* _WORK REQUEST_
Go to the line that contains "4.2.4.3. achievements in" and transcribe from there to the end of the entries, that line and the last one included.
(RECORDS FOR PROCESSING Opens)
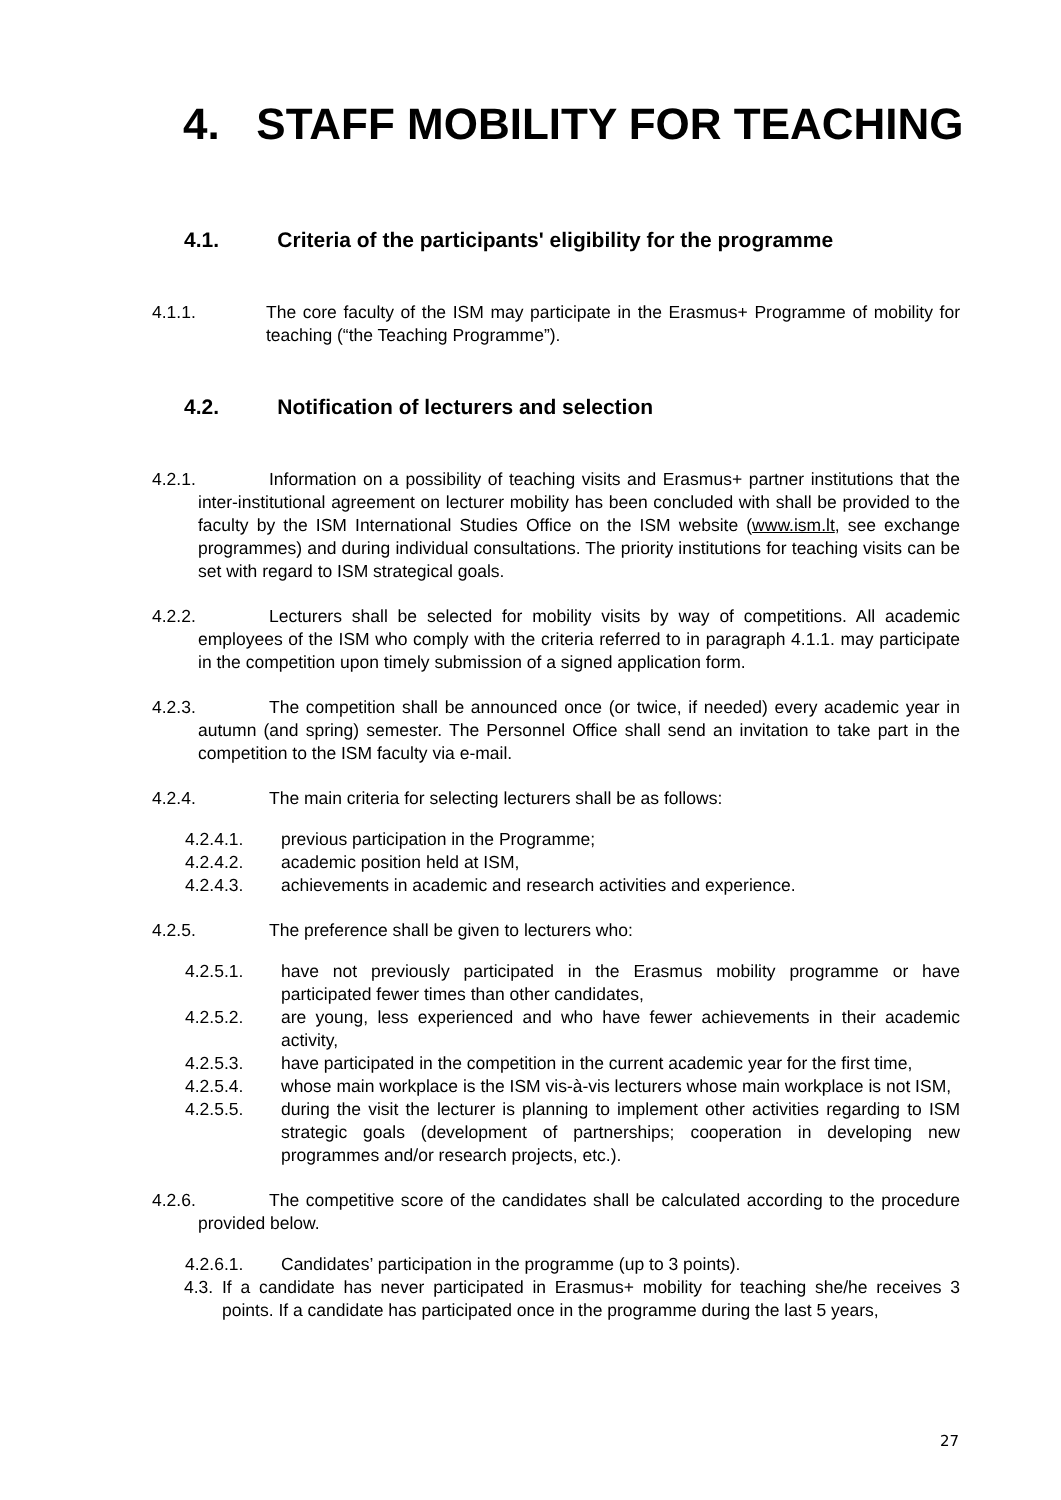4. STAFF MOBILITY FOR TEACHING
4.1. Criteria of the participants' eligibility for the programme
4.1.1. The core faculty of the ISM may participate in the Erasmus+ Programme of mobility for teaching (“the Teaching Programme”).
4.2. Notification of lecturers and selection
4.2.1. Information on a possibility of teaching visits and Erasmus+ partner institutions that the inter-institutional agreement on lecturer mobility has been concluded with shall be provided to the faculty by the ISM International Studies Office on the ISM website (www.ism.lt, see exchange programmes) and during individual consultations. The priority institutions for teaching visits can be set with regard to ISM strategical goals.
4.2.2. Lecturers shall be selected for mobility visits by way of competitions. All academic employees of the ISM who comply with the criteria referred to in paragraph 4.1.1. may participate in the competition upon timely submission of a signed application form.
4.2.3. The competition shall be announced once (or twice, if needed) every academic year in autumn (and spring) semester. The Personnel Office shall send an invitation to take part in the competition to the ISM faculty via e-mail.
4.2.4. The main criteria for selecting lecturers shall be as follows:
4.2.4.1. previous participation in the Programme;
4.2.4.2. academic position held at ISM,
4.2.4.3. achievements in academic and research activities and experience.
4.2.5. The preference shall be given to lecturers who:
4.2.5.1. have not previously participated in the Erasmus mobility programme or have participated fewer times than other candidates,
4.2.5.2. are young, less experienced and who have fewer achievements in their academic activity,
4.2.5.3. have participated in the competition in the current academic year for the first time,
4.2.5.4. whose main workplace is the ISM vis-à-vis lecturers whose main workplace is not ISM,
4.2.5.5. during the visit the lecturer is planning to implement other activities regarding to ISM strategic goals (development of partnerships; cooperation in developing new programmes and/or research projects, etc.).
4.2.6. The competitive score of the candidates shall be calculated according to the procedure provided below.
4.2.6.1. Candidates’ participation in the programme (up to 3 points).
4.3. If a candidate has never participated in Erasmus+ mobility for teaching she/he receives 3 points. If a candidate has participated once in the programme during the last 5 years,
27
(RECORDS FOR PROCESSING Closes)
* _EXERCISE OUTPUT_
4.2.4.3. achievements in academic and research activities and experience.
4.2.5. The preference shall be given to lecturers who:
4.2.5.1. have not previously participated in the Erasmus mobility programme or have participated fewer times than other candidates,
4.2.5.2. are young, less experienced and who have fewer achievements in their academic activity,
4.2.5.3. have participated in the competition in the current academic year for the first time,
4.2.5.4. whose main workplace is the ISM vis-à-vis lecturers whose main workplace is not ISM,
4.2.5.5. during the visit the lecturer is planning to implement other activities regarding to ISM strategic goals (development of partnerships; cooperation in developing new programmes and/or research projects, etc.).
4.2.6. The competitive score of the candidates shall be calculated according to the procedure provided below.
4.2.6.1. Candidates’ participation in the programme (up to 3 points).
4.3. If a candidate has never participated in Erasmus+ mobility for teaching she/he receives 3 points. If a candidate has participated once in the programme during the last 5 years,
27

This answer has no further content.